Transcribe these lines word for word, omitting the pictures.

Chart-based quiz items:
▼▼▼
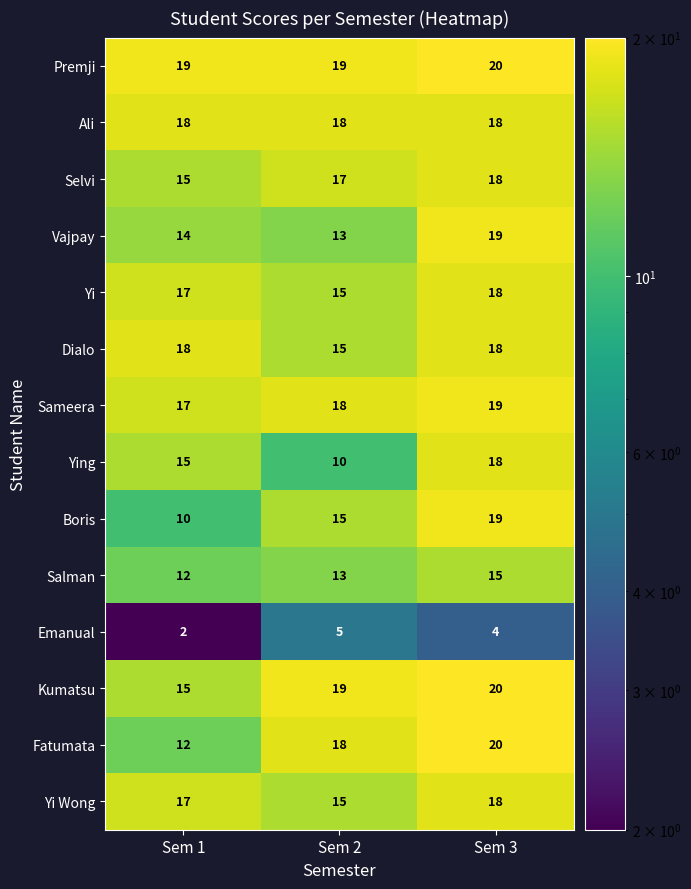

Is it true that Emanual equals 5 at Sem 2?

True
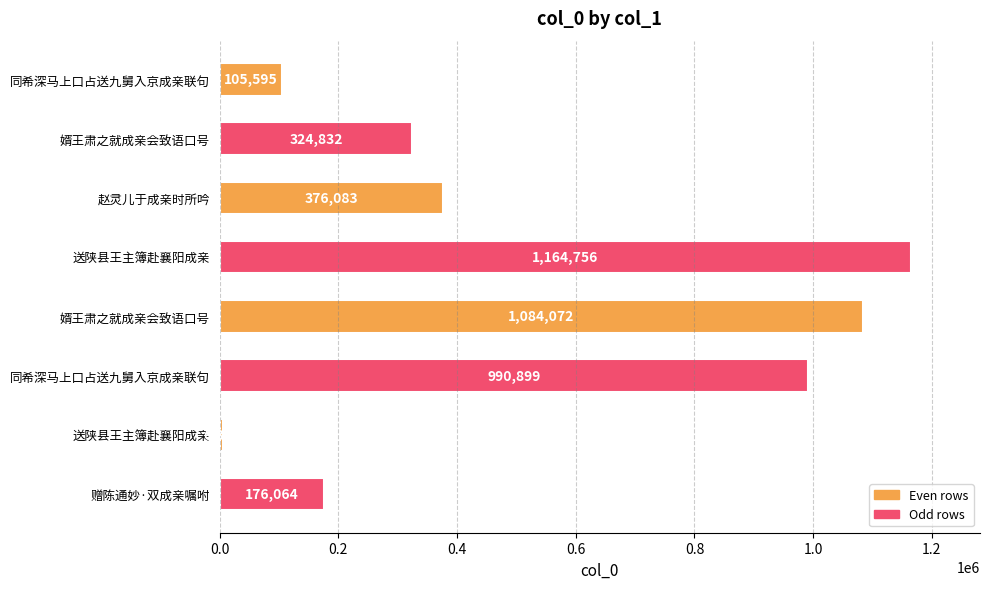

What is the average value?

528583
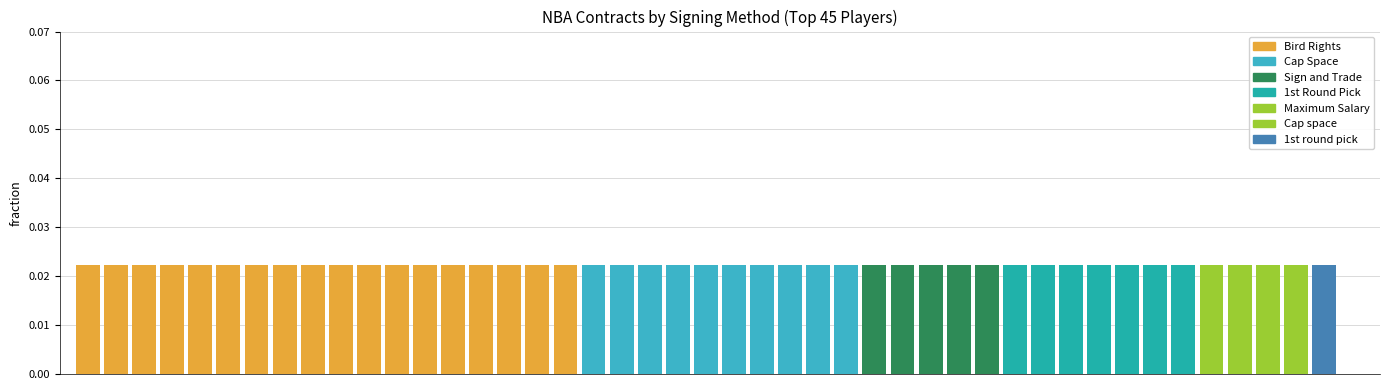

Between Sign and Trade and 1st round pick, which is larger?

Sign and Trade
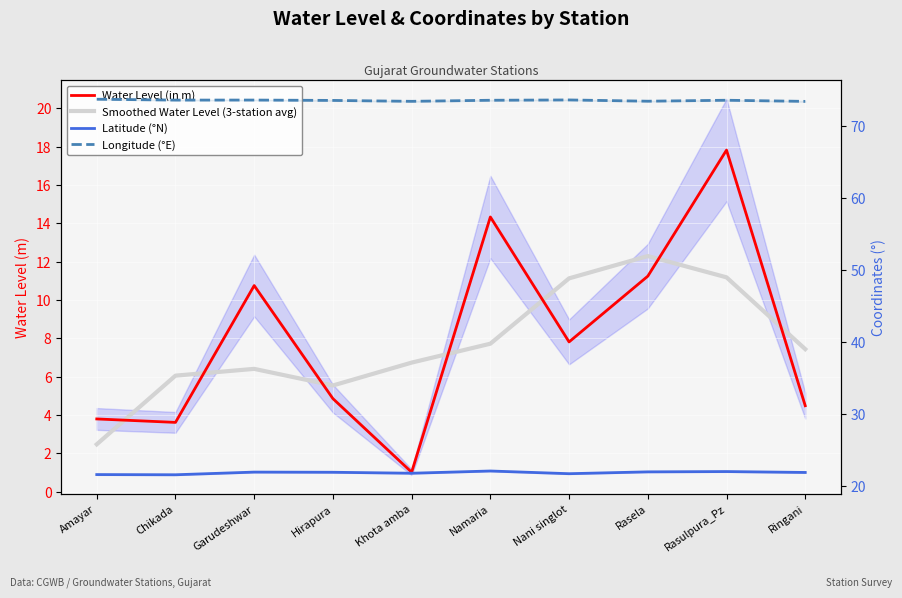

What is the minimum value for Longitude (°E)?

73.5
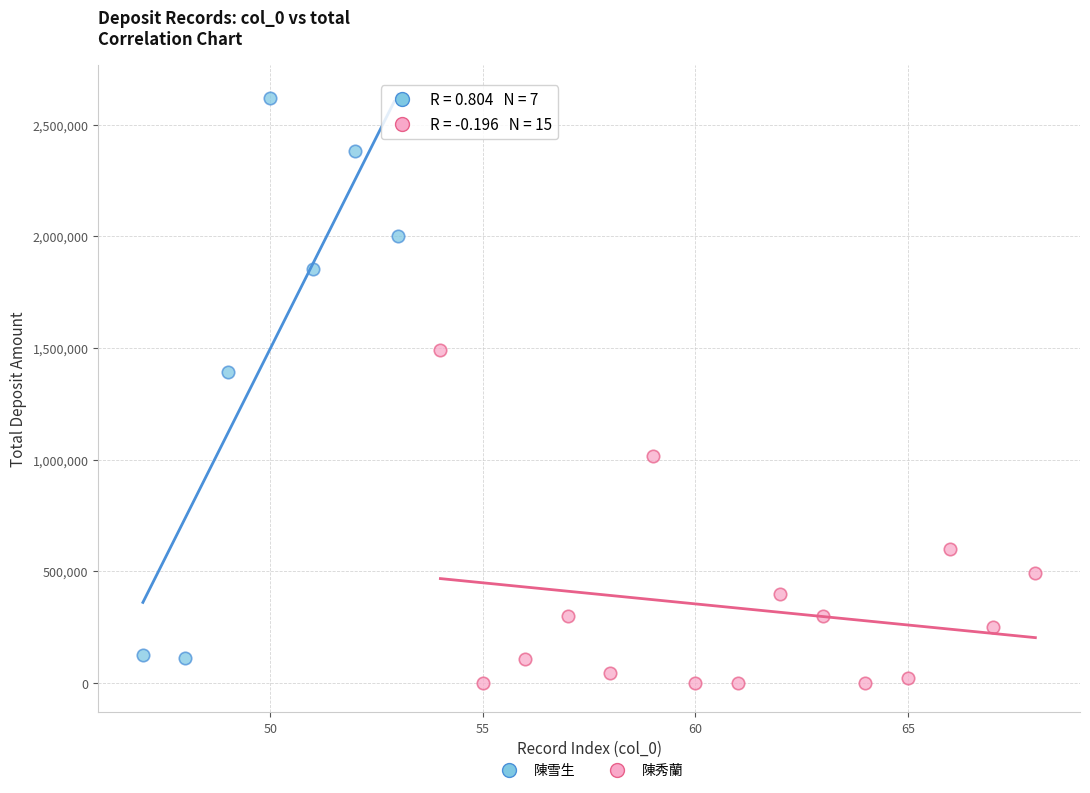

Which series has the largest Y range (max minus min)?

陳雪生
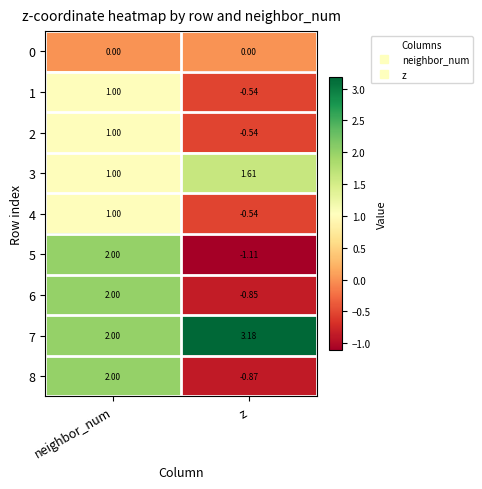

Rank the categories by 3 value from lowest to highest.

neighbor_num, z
▲▲▲
■ RESPONSE TO THE TASK:
Is it true that Emanual equals 5 at Sem 2?

True

What is the average value?

528583

Between Sign and Trade and 1st round pick, which is larger?

Sign and Trade

What is the minimum value for Longitude (°E)?

73.5

Which series has the largest Y range (max minus min)?

陳雪生

Rank the categories by 3 value from lowest to highest.

neighbor_num, z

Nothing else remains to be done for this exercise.